Honestly, I don't think there's much of a reason to use AVR at all for USB these days aside from the availability of legacy code. It's quite an underpowered architecture by modern standards, though it was great in its heyday. You can even get 5V ARMs, now, though 3.3V I/O is pretty well established at this point.
Modern ARMs are so fast that you can keep up with USB's timing requirements on high-speed (dozens of MHz) SPI I/O expanders without introducing any delays (sample on SOF and have the data ready in the EP buffer by the time you get your IN token), so you don't even have to worry about pin count if you want lots of discrete I/O. Using I/O expanders would also free up the native MCU pins to use the MCU's onboard ADC. Of course, you can also pretty trivially get ARMs in 144-pin QFP which are usually going to give you all the I/O you need.

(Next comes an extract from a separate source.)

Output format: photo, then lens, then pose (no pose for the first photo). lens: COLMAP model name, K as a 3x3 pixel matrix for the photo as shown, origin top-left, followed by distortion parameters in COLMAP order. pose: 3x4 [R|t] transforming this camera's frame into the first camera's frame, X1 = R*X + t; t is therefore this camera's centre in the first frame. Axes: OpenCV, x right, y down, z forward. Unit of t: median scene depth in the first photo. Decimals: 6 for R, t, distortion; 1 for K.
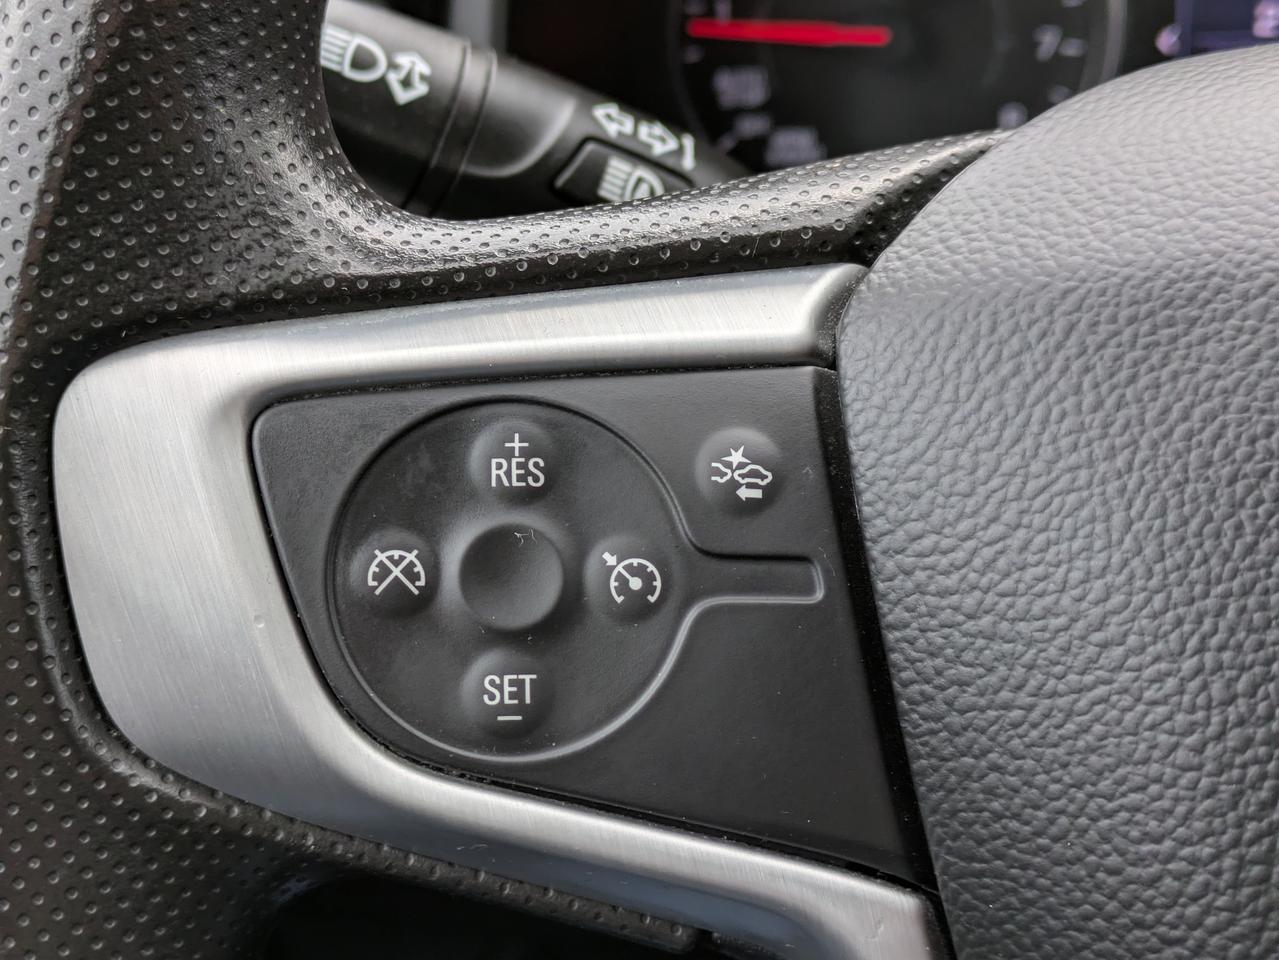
lens RADIAL K [[1895.3, 0, 639.8], [0, 1895.3, 479.3], [0, 0, 1]] dist [0.041894, 0.000000]
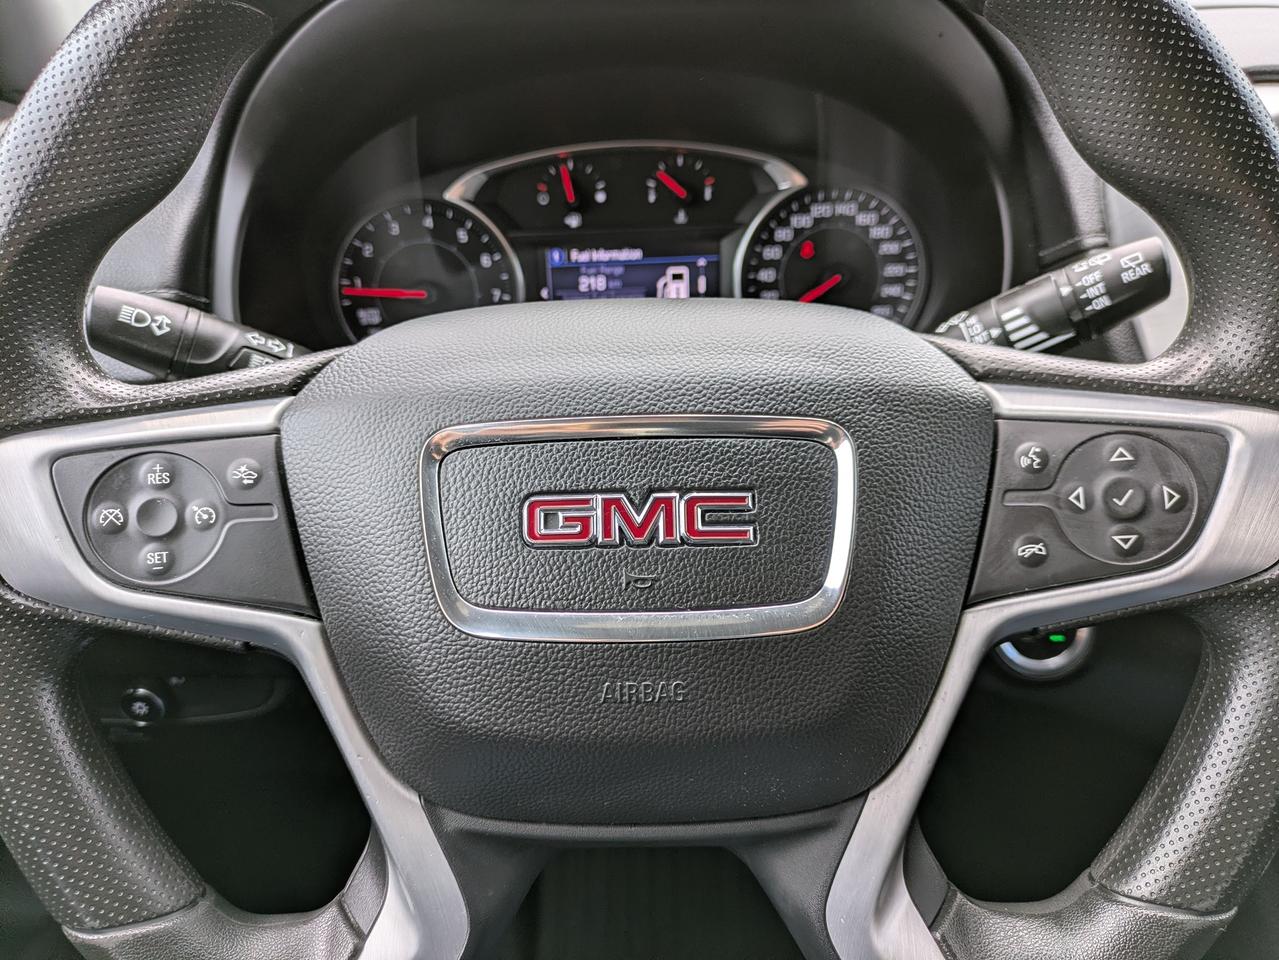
lens RADIAL K [[938.6, 0, 633.6], [0, 938.6, 506.8], [0, 0, 1]] dist [-0.003040, -0.008087]
pose [[0.984671, -0.056478, 0.165027, 0.384439], [0.053463, 0.998313, 0.022662, 0.043216], [-0.166029, -0.013492, 0.986029, -0.441493]]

There's certainly no reason to go about using multiple AVRs, I don't think. If you do want to use an AVR, you might look into the larger 90USB646/647/1286/1287. Not only are those 64-pin packages, so you start with more I/O, they have a true, native parallel bus on them. I actually have an arcade I/O board using one of those micros (a 646) plus a bunch of 74 series buffers for zero-wait-state access to the entirety of JAMMA + kick inputs and something like 32 discrete outputs, too. I would certainly consider it a legacy design, at this point, and would use an ARM if I were doing it now, though.
BTW, you might be aware that JVS uses USB cables, but it is not USB. JVS is actually RS-485 UART. The protocol spoken on top of the byte-framed UART is somewhat loosely defined, and I've never managed to get good, authoritative documentation on it. There seems to be a reason why it's difficult or impossible to substitute a JVS I/O board and game PCB from one vendor to another which may be part of why it didn't catch on as much as JAMMA.
Oh, I also noticed that you want to do two players worth of USB slave. This may complicate things a bit. You can find ARMs that have two USB controllers, but they tend to be on the large size. I've seen some -M4s though, I think. The easiest method would be to use a USB composite device and expose two HID interfaces OR to just do a HID composite device and have separate usages for player 1 and player 2. This won't let you plug them into separate USB ports, though, which may be problematic if you intend to use them with consoles (do any modern consoles realistically let you use "non-approved" HID devices?)